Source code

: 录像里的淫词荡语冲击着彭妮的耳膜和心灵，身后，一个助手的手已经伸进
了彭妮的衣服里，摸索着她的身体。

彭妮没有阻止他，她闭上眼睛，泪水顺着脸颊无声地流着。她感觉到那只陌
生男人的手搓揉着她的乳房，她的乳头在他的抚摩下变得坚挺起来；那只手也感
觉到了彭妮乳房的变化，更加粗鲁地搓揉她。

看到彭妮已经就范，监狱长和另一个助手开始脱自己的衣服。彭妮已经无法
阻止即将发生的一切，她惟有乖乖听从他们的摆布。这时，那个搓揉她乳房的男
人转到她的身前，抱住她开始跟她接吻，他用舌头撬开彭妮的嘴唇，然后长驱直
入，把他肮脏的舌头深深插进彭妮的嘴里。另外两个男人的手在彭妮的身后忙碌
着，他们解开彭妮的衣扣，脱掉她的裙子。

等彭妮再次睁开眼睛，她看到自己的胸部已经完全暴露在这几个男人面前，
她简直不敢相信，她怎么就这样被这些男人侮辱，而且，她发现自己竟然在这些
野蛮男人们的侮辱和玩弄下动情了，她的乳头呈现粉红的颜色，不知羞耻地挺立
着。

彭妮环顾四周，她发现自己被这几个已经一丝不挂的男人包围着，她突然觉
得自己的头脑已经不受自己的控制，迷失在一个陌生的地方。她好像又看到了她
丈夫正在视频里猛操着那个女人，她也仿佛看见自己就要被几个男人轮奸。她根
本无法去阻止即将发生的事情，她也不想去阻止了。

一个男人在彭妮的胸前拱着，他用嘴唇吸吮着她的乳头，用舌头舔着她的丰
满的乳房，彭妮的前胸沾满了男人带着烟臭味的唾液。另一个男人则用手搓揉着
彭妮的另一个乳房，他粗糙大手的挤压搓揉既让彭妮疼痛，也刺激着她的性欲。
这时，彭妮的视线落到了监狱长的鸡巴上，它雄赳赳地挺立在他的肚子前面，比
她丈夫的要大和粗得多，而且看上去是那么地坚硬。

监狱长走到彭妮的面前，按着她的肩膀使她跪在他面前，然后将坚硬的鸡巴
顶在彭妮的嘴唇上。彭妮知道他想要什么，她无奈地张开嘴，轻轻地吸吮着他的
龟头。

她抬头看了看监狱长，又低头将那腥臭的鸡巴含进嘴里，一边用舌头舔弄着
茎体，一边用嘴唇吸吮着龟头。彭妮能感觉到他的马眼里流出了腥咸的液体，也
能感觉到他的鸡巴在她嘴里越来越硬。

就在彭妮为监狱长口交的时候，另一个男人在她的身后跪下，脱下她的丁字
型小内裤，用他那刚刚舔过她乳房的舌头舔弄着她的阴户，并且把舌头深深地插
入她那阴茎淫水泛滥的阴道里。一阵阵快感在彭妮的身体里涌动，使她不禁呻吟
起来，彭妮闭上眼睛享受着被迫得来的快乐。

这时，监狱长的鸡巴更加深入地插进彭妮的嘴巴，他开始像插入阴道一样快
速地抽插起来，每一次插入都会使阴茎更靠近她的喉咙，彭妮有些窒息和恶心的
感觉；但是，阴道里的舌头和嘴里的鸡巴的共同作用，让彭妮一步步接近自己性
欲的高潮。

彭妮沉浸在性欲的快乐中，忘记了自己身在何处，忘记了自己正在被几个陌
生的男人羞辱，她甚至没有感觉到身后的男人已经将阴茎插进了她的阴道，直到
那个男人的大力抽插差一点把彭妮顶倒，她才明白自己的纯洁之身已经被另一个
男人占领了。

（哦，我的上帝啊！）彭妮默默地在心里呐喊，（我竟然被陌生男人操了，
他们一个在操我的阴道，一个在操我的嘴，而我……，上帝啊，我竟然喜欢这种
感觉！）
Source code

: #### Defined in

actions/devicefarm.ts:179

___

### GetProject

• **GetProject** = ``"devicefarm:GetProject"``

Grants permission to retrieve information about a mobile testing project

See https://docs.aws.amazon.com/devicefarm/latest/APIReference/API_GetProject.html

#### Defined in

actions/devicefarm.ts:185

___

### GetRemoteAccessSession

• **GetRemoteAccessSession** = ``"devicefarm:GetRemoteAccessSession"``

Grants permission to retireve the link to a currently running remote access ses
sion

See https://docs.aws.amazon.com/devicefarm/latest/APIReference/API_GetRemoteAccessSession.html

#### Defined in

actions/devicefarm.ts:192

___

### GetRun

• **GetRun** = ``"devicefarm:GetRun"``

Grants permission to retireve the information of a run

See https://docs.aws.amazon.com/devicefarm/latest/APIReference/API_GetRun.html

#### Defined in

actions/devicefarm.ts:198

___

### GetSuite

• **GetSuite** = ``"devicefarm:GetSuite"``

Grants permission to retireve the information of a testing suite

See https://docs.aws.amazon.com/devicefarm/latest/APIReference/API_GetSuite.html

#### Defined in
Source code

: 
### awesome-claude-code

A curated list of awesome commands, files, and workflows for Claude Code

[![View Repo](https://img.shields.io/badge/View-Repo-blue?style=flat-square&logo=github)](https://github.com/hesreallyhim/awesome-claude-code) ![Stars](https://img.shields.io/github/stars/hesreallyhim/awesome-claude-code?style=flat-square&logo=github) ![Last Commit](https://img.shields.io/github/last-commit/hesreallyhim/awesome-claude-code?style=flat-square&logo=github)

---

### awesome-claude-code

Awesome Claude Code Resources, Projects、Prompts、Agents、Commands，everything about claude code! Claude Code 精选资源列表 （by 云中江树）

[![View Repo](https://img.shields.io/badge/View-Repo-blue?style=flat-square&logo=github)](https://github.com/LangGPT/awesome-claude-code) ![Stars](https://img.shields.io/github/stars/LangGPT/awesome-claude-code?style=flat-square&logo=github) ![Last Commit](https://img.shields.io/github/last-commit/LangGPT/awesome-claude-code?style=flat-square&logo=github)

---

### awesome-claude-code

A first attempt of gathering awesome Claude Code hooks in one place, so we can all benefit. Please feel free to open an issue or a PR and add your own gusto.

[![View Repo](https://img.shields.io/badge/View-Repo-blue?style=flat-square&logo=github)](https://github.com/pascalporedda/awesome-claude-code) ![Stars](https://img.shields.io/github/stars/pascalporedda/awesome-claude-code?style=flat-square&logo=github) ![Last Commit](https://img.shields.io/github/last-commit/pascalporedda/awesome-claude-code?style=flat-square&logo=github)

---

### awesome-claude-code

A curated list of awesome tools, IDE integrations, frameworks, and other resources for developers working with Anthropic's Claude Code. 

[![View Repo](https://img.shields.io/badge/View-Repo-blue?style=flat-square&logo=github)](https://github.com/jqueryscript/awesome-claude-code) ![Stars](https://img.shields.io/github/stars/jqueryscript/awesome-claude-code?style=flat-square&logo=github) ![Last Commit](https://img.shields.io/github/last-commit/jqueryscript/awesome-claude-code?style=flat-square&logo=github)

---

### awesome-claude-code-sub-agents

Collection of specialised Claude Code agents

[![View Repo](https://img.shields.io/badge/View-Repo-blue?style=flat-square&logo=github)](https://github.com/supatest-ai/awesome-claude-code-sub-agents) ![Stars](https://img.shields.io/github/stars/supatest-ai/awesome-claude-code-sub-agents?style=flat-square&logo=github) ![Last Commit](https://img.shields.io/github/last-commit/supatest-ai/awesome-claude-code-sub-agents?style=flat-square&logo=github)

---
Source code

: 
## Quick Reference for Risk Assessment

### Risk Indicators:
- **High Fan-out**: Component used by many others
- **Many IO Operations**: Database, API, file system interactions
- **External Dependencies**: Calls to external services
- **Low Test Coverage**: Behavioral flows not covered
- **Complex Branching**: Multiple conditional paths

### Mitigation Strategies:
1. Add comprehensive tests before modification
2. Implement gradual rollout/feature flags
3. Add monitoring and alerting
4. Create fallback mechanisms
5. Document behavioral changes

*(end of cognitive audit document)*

# Try it
Render every record verbatim. Nothing should be left out.

# Your solution
Source code

: 录像里的淫词荡语冲击着彭妮的耳膜和心灵，身后，一个助手的手已经伸进
了彭妮的衣服里，摸索着她的身体。

彭妮没有阻止他，她闭上眼睛，泪水顺着脸颊无声地流着。她感觉到那只陌
生男人的手搓揉着她的乳房，她的乳头在他的抚摩下变得坚挺起来；那只手也感
觉到了彭妮乳房的变化，更加粗鲁地搓揉她。

看到彭妮已经就范，监狱长和另一个助手开始脱自己的衣服。彭妮已经无法
阻止即将发生的一切，她惟有乖乖听从他们的摆布。这时，那个搓揉她乳房的男
人转到她的身前，抱住她开始跟她接吻，他用舌头撬开彭妮的嘴唇，然后长驱直
入，把他肮脏的舌头深深插进彭妮的嘴里。另外两个男人的手在彭妮的身后忙碌
着，他们解开彭妮的衣扣，脱掉她的裙子。

等彭妮再次睁开眼睛，她看到自己的胸部已经完全暴露在这几个男人面前，
她简直不敢相信，她怎么就这样被这些男人侮辱，而且，她发现自己竟然在这些
野蛮男人们的侮辱和玩弄下动情了，她的乳头呈现粉红的颜色，不知羞耻地挺立
着。

彭妮环顾四周，她发现自己被这几个已经一丝不挂的男人包围着，她突然觉
得自己的头脑已经不受自己的控制，迷失在一个陌生的地方。她好像又看到了她
丈夫正在视频里猛操着那个女人，她也仿佛看见自己就要被几个男人轮奸。她根
本无法去阻止即将发生的事情，她也不想去阻止了。

一个男人在彭妮的胸前拱着，他用嘴唇吸吮着她的乳头，用舌头舔着她的丰
满的乳房，彭妮的前胸沾满了男人带着烟臭味的唾液。另一个男人则用手搓揉着
彭妮的另一个乳房，他粗糙大手的挤压搓揉既让彭妮疼痛，也刺激着她的性欲。
这时，彭妮的视线落到了监狱长的鸡巴上，它雄赳赳地挺立在他的肚子前面，比
她丈夫的要大和粗得多，而且看上去是那么地坚硬。

监狱长走到彭妮的面前，按着她的肩膀使她跪在他面前，然后将坚硬的鸡巴
顶在彭妮的嘴唇上。彭妮知道他想要什么，她无奈地张开嘴，轻轻地吸吮着他的
龟头。

她抬头看了看监狱长，又低头将那腥臭的鸡巴含进嘴里，一边用舌头舔弄着
茎体，一边用嘴唇吸吮着龟头。彭妮能感觉到他的马眼里流出了腥咸的液体，也
能感觉到他的鸡巴在她嘴里越来越硬。

就在彭妮为监狱长口交的时候，另一个男人在她的身后跪下，脱下她的丁字
型小内裤，用他那刚刚舔过她乳房的舌头舔弄着她的阴户，并且把舌头深深地插
入她那阴茎淫水泛滥的阴道里。一阵阵快感在彭妮的身体里涌动，使她不禁呻吟
起来，彭妮闭上眼睛享受着被迫得来的快乐。

这时，监狱长的鸡巴更加深入地插进彭妮的嘴巴，他开始像插入阴道一样快
速地抽插起来，每一次插入都会使阴茎更靠近她的喉咙，彭妮有些窒息和恶心的
感觉；但是，阴道里的舌头和嘴里的鸡巴的共同作用，让彭妮一步步接近自己性
欲的高潮。

彭妮沉浸在性欲的快乐中，忘记了自己身在何处，忘记了自己正在被几个陌
生的男人羞辱，她甚至没有感觉到身后的男人已经将阴茎插进了她的阴道，直到
那个男人的大力抽插差一点把彭妮顶倒，她才明白自己的纯洁之身已经被另一个
男人占领了。

（哦，我的上帝啊！）彭妮默默地在心里呐喊，（我竟然被陌生男人操了，
他们一个在操我的阴道，一个在操我的嘴，而我……，上帝啊，我竟然喜欢这种
感觉！）
Source code

: #### Defined in

actions/devicefarm.ts:179

___

### GetProject

• **GetProject** = ``"devicefarm:GetProject"``

Grants permission to retrieve information about a mobile testing project

See https://docs.aws.amazon.com/devicefarm/latest/APIReference/API_GetProject.html

#### Defined in

actions/devicefarm.ts:185

___

### GetRemoteAccessSession

• **GetRemoteAccessSession** = ``"devicefarm:GetRemoteAccessSession"``

Grants permission to retireve the link to a currently running remote access ses
sion

See https://docs.aws.amazon.com/devicefarm/latest/APIReference/API_GetRemoteAccessSession.html

#### Defined in

actions/devicefarm.ts:192

___

### GetRun

• **GetRun** = ``"devicefarm:GetRun"``

Grants permission to retireve the information of a run

See https://docs.aws.amazon.com/devicefarm/latest/APIReference/API_GetRun.html

#### Defined in

actions/devicefarm.ts:198

___

### GetSuite

• **GetSuite** = ``"devicefarm:GetSuite"``

Grants permission to retireve the information of a testing suite

See https://docs.aws.amazon.com/devicefarm/latest/APIReference/API_GetSuite.html

#### Defined in
Source code

: 
### awesome-claude-code

A curated list of awesome commands, files, and workflows for Claude Code

[![View Repo](https://img.shields.io/badge/View-Repo-blue?style=flat-square&logo=github)](https://github.com/hesreallyhim/awesome-claude-code) ![Stars](https://img.shields.io/github/stars/hesreallyhim/awesome-claude-code?style=flat-square&logo=github) ![Last Commit](https://img.shields.io/github/last-commit/hesreallyhim/awesome-claude-code?style=flat-square&logo=github)

---

### awesome-claude-code

Awesome Claude Code Resources, Projects、Prompts、Agents、Commands，everything about claude code! Claude Code 精选资源列表 （by 云中江树）

[![View Repo](https://img.shields.io/badge/View-Repo-blue?style=flat-square&logo=github)](https://github.com/LangGPT/awesome-claude-code) ![Stars](https://img.shields.io/github/stars/LangGPT/awesome-claude-code?style=flat-square&logo=github) ![Last Commit](https://img.shields.io/github/last-commit/LangGPT/awesome-claude-code?style=flat-square&logo=github)

---

### awesome-claude-code

A first attempt of gathering awesome Claude Code hooks in one place, so we can all benefit. Please feel free to open an issue or a PR and add your own gusto.

[![View Repo](https://img.shields.io/badge/View-Repo-blue?style=flat-square&logo=github)](https://github.com/pascalporedda/awesome-claude-code) ![Stars](https://img.shields.io/github/stars/pascalporedda/awesome-claude-code?style=flat-square&logo=github) ![Last Commit](https://img.shields.io/github/last-commit/pascalporedda/awesome-claude-code?style=flat-square&logo=github)

---

### awesome-claude-code

A curated list of awesome tools, IDE integrations, frameworks, and other resources for developers working with Anthropic's Claude Code. 

[![View Repo](https://img.shields.io/badge/View-Repo-blue?style=flat-square&logo=github)](https://github.com/jqueryscript/awesome-claude-code) ![Stars](https://img.shields.io/github/stars/jqueryscript/awesome-claude-code?style=flat-square&logo=github) ![Last Commit](https://img.shields.io/github/last-commit/jqueryscript/awesome-claude-code?style=flat-square&logo=github)

---

### awesome-claude-code-sub-agents

Collection of specialised Claude Code agents

[![View Repo](https://img.shields.io/badge/View-Repo-blue?style=flat-square&logo=github)](https://github.com/supatest-ai/awesome-claude-code-sub-agents) ![Stars](https://img.shields.io/github/stars/supatest-ai/awesome-claude-code-sub-agents?style=flat-square&logo=github) ![Last Commit](https://img.shields.io/github/last-commit/supatest-ai/awesome-claude-code-sub-agents?style=flat-square&logo=github)

---
Source code

: 
## Quick Reference for Risk Assessment

### Risk Indicators:
- **High Fan-out**: Component used by many others
- **Many IO Operations**: Database, API, file system interactions
- **External Dependencies**: Calls to external services
- **Low Test Coverage**: Behavioral flows not covered
- **Complex Branching**: Multiple conditional paths

### Mitigation Strategies:
1. Add comprehensive tests before modification
2. Implement gradual rollout/feature flags
3. Add monitoring and alerting
4. Create fallback mechanisms
5. Document behavioral changes

*(end of cognitive audit document)*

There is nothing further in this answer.